Annunciation: The Passage's first giveaway

Today's post was written before Friday's attacks in Paris. I am running it because of my long advocacy for interfaith and intercultural dialogue (which may also include non-believers who wish to live in peace). That activity is not the solution to extremist terrorism, but, if we begin to talk across cultures earlier, expressing the hopes we share, we have a better chance at making violent acts abhorrent to all.

There are many qualities I admire about my friend Elizabeth Adams, the artist and publisher whom I met when I bought a copy of her Phoenicia Press book, "Waiting to Unfold" by Rachel Barenblat. I chose the collection of the poems, which Barenblat wrote weekly during her son's first year of life, as a gift for a friend's daughter pregnant with her own son.

I especially appreciate Beth's ability to conceive insightful, collaborative projects whether through art, music or poetry. Her request of the poets whom she invited to participate was to "think deeply and fearlessly and to write from your hearts."

As she notes, the theme is challenging: "The annunciation story is a complicated foundational story in western culture. Patriarchies have used Mary as a model for ideal feminine acceptance, faith and submission to authority, while at the same time, millions of people have identified with her courage, suffering and patience..."

So with great pleasure,  the windows are dressed with Phoenicia Press's latest publication, a poetry compilation titled "Annunciation: Sixteen Contemporary Poets Consider Mary".

I'll give a copy, via a draw, to a reader.

Of the poets, she says:
"Because part of my incentive for the book was to look at Mary from an interfaith, as well as secular, perspective, the poets are Christian, Muslim, Jewish, Hindu, and secular, and they've brought an amazing breadth to this volume. I am moved by the way in which each poet has managed to identify with Mary, and express some personal point of connection with clarity, emotion, and immediacy. It could have turned out to be a "religious" book but it's much bigger than that—it's a human book."

Beth is more than the book's editor; her striking linocuts illustrate its pages and cover.

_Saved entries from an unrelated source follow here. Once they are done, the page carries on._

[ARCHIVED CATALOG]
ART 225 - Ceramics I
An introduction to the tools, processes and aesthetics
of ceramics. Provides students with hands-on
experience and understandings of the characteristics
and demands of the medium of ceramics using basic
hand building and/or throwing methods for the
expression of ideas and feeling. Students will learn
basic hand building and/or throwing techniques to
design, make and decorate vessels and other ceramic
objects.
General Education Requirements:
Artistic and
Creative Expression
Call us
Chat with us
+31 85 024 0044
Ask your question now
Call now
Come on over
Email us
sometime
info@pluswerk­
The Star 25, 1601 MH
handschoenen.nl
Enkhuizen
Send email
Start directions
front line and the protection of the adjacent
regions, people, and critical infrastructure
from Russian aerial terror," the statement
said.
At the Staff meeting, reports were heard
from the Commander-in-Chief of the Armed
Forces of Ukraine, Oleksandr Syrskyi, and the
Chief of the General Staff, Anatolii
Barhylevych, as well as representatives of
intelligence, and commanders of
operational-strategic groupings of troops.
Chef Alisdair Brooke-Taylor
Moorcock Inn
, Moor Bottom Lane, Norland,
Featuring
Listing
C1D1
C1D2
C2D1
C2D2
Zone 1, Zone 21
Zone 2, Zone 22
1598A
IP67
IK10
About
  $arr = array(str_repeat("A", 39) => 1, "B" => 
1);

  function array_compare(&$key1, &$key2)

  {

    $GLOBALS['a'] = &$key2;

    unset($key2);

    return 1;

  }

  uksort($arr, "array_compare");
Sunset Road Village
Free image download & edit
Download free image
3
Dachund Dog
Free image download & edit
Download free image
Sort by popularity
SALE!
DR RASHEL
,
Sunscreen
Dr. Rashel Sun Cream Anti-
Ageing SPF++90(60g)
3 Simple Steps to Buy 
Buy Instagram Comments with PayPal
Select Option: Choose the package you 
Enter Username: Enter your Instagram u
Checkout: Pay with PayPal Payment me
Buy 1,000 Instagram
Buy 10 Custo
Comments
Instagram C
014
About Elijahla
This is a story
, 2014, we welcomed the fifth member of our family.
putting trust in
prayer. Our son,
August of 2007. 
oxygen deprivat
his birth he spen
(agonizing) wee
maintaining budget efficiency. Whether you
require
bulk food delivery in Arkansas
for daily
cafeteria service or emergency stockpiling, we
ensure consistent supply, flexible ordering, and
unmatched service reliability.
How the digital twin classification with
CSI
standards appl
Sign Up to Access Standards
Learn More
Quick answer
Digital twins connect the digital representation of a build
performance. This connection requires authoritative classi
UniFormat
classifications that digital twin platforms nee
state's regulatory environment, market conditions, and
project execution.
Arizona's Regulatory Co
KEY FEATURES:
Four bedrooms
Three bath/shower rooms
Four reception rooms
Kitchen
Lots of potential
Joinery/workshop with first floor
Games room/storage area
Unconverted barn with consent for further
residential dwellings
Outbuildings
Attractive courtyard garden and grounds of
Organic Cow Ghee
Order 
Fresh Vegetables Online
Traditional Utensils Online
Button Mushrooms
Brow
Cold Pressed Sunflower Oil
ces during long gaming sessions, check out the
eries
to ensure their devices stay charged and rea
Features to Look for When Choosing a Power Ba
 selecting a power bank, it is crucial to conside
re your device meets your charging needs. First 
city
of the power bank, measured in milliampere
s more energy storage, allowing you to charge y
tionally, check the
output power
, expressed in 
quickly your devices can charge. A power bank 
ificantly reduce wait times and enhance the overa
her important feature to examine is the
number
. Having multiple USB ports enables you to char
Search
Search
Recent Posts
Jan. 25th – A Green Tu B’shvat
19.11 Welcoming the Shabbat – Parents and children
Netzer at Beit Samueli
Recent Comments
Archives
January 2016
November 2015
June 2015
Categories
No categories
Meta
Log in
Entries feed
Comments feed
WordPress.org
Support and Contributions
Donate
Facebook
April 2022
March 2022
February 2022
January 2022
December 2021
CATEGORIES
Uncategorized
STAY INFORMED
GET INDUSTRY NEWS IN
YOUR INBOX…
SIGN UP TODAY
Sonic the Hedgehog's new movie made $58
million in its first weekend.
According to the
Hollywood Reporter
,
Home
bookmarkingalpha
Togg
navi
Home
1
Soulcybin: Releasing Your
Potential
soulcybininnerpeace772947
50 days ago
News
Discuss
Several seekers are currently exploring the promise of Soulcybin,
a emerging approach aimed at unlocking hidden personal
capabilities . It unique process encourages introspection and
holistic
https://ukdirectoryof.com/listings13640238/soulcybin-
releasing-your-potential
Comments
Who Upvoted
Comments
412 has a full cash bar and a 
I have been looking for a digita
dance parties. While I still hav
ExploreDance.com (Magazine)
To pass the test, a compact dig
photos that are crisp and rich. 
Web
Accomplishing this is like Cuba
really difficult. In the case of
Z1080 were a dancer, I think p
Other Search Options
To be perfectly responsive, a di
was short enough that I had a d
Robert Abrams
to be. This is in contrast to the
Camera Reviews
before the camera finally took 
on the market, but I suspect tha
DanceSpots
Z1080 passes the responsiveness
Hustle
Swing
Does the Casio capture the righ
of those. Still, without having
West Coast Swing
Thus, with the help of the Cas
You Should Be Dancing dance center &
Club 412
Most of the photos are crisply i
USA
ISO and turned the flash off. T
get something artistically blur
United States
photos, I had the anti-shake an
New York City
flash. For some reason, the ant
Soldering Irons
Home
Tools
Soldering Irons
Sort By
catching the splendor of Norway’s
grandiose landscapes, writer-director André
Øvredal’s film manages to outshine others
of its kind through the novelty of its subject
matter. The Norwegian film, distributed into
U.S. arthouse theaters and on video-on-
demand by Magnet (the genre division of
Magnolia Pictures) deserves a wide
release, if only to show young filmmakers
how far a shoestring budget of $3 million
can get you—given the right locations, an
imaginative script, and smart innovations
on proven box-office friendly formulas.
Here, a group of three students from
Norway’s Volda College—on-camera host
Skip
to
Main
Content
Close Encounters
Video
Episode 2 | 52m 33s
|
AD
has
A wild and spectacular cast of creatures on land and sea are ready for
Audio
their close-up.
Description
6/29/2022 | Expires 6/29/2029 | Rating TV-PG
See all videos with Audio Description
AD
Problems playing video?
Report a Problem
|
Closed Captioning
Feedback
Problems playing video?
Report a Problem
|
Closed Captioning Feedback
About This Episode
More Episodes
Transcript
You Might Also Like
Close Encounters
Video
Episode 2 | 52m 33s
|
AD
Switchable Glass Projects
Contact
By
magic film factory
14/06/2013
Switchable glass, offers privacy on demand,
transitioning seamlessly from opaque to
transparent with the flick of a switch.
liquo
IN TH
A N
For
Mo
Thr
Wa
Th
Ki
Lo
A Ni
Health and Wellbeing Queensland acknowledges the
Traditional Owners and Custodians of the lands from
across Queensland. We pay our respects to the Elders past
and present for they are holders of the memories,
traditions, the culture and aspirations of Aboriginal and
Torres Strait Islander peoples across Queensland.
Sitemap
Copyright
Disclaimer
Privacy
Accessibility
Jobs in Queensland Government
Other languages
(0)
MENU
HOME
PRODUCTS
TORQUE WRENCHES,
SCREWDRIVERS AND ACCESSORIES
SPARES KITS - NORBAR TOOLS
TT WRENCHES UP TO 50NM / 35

If you would like to enter, please add "DRAW" to your comment. I'll put all names I receive today and tomorrow (until midnight EST) into a hat, ask my neighbour to pluck one, and announce the winner next week. The book will be shipped by the publisher at the end of November.

You might also consider "Annunciation" for a gift, or treat yourself to a certain outcome by ordering (there's a special now till November 20) from Phoenicia Publishing. Visit Phoenicia's page also to read the poet's comments about their approaches, a glimpse into the layers of memory and emotion that infused their contributions.

Ten per cent of the proceeds of "Annunciation" are donated directly to refugee relief for women.


materfamilias said…
I'm already planning to order a copy, having read about this book on Beth's blog, which I learned of through you some time ago, and regularly find inspiration in. But I'd be happy to win another for a gift.
Northmoon said…
I don't usually read poetry, but the concept of this book is very compelling and so timely, so I'd like to enter your DRAW. This book would make a good gift for a friend.

Only understanding across the artificial borders of humanity will create a safe world for everyone. We can't force our way to love.

Please enter my name for your DRAW for Annunciation. Thanks!
mary said…
thank you for giving space to this book--Draw!
I would like to add my name to the list for the draw...
having never studied religion I would welcome the opportunity to better understand the different faiths.
Thank you!
Mardel said…
I am already planning to order the book, and I have been reading Beth's blog for some time as well, following your recommendation. I will pass on the give away, as I'd rather that it went to someone who wouldn't have otherwise ordered.
This sounds fascinating, but I can borrow almost any Montréal-published book through Nelligan (Mtl libraries) or BANQ (La grande bibliothèque and am trying NOT to accumulate books, so better for someone afar.

I'm still very upset, as I've spent extended periods of time in Paris not very far from the cafés that were targets. Fortunately the weather is mild enough that I can ride my bicycle and process it all. Someone I've met (an academic who studied urban life) was killed, but nobody I really "knew".
diverchic said…
I'm in. It'll be perfect for my pregnant neice.
Kathyliz said…
This sounds like a wonderful book. Please enter me in the DRAW. Thank you for your wonderful blog.
Darla said…
The book sounds great. I read poetry fairly often and really like the illustration on the cover. Please enter my name. I don't comment often but I'm usually here reading.

LPC said…
Am not a poetry sort, so, no entry into the draw. But I did want to say, this is a wonderful thing to do in these times.
Barbara said…
Please enter me in your DRAW. The book sounds wonderful, as does her earlier one you mention, Waiting to Unfold. My daughter gave birth just 10 days ago and I wonder if it would be good for her to read now or to wait. Any thoughts on that?
Duchesse said…
Barbara: The determinant might be when she has time!
Beth said…
Thank you, Duchesse, for this extremely generous gesture. I'm delighted that so many of your readers expressed interest!
Beth said…
Thank you, Duchesse, for this extremely generous gesture. I'm delighted that so many of your readers expressed interest!